Design Audit Procedures - The auditor should design overall responses and further audit procedures at both the financial statement level, and the relevant assertion level. In designing audit procedures, the auditor must provide and document a clear linkage between the assessment of the risk of material misstatement and the nature, timing and extent of the further audit procedures.

The Standards enhance the requirements for audit documentation. The more complex the entity, the more extensive the required audit procedures and therefore the more extensive the documentation requirements.

Throughout the Standards it is emphasized that an audit is a cumulative and iterative process. Assessed risk can change as audit evidence is gathered and the auditor must reevaluate the planned audit procedures based on the revised consideration of assessed risks.
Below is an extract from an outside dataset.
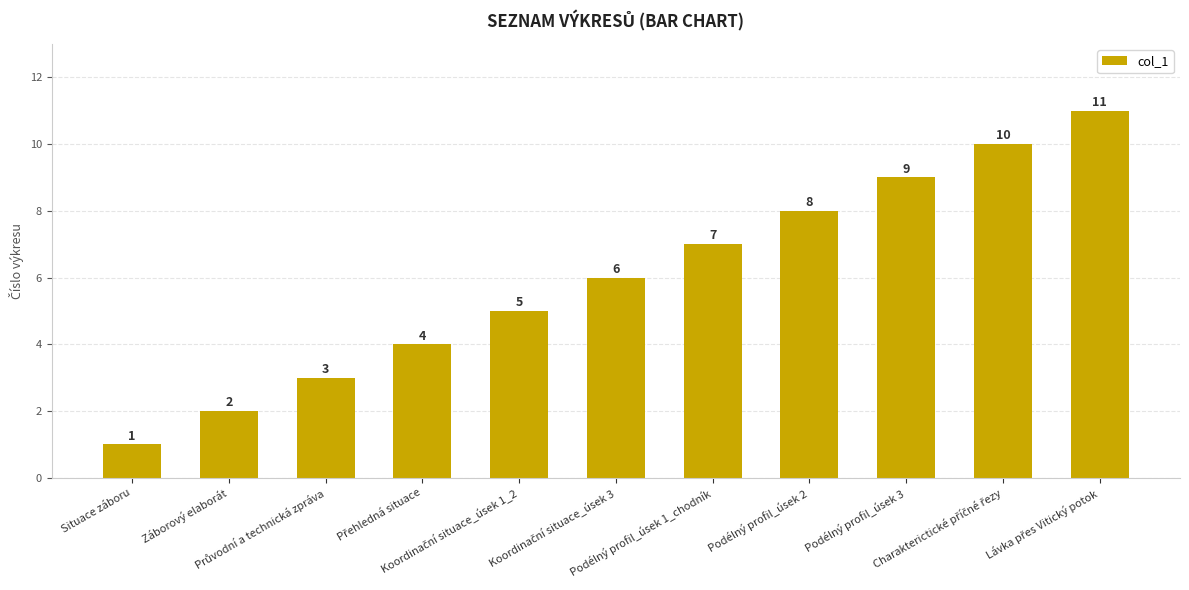

Are the bars horizontal?

No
Risk assessment and therefore audit procedures should be fluid and flexible at all phases of the audit.

The implementation of these standards will primarily change the methods used by auditors in determining the nature, timing and extent of audit procedures to be performed. Clients will need to communicate with their auditors on their processes in more detail, and should expect more testing of their systems rather than validation of their accounts.
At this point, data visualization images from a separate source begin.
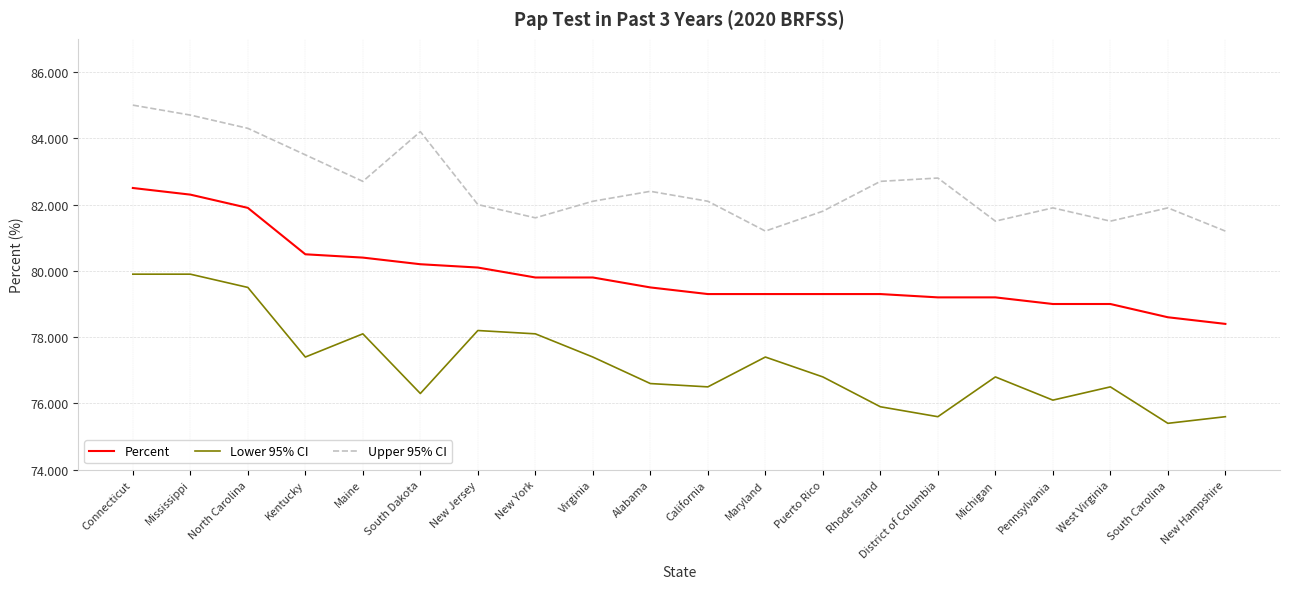

What is the total value across all series at New Jersey?

240.3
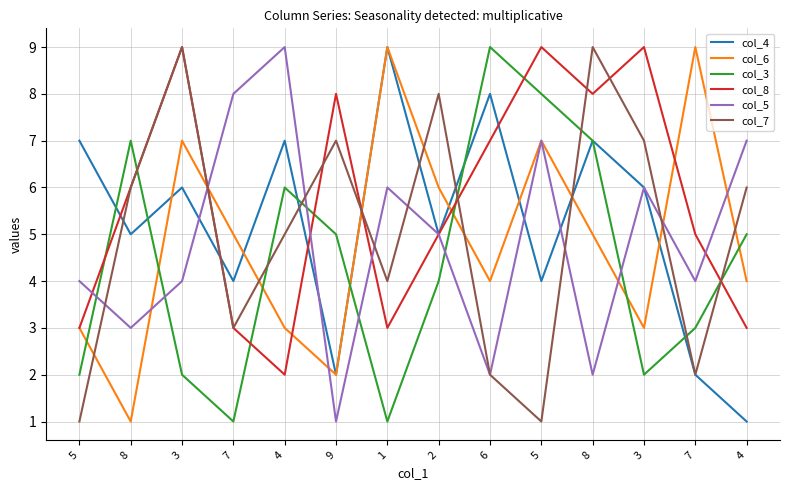

Rank the categories by col_6 value from lowest to highest.

8, 9, 5, 4, 3, 6, 4, 7, 8, 2, 3, 5, 1, 7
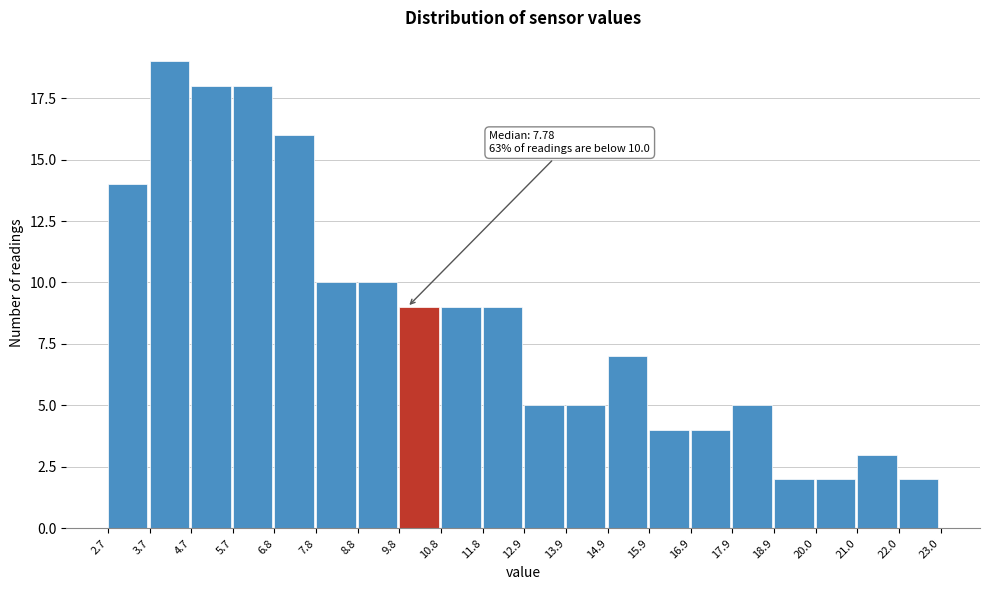

Which range on the x-axis has the tallest bar?

3.7 to 4.7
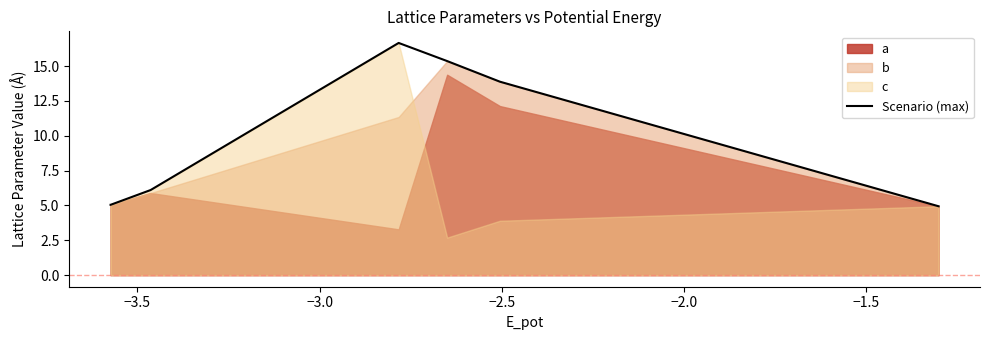

What is the difference between the maximum and minimum values?

11.7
The most recent standard issued by the AICPA is SAS No. 112, Communicating Internal Control Related Matters Identified in an Audit, which is effective for period sending on or after December 15, 2006. This standard provides guidance on communicating matters related to an entity’s internal control over financial reporting identified in an audit of financial statements.

Auditors were not required to perform procedures to identify deficiencies in internal control or to express an opinion on the effectiveness of the entity’s internal control. This Standard provides that the auditor must evaluate identified control deficiencies and determine whether these deficiencies, individually or in combination, are significant deficiencies or material weaknesses. The significance of a control deficiency depends on the potential for misstatements, not on whether a misstatement actually has occurred. Accordingly, the absence of identified misstatement does not provide evidence that identified control deficiencies are not significant deficiencies or material weaknesses.

Auditors should consider multiple factors that may affect the likelihood that a control, or combination of controls, could fail to prevent or detect a misstatement. Examples of factors are as follows:

  • The nature of the financial statement accounts, disclosures, and assertions involved
  • The susceptibility of the related assets or liabilities to loss or fraud
  • The interaction or relationship of the control with other controls
  • The possible future consequences of the deficiency

Several factors affect the magnitude of a misstatement that could result from a deficiency or deficiencies in controls. The factors include, but are not limited to, the following:

  • The financial statement amounts or total of transactions exposed to the deficiency
  • The volume of activity in the account balance or class of transactions exposed to the deficiency in the current period or expected in future periods

The existence of significant deficiencies or material weaknesses may already be known to management and may represent a conscious decision by management to accept that degree of risk because of cost or other considerations. Management is responsible for making decisions concerning costs to be incurred and related benefits. The auditor’s responsibility to communicate significant deficiencies and material weaknesses in accordance with the standard exists regardless of management’s decisions.

Communication to management may be done orally or in writing. Oral communication requires further audit documentation. Written communication is limited to the use of management and is not intended to be and should not be used by anyone other than these specified parties.

Clients should expect more communication of deficiencies and weaknesses in internal control from their auditor. The implementation of this standard will primarily enhance the internal control phase of the audit and require auditors to inquire in more detail about the entity’s environment.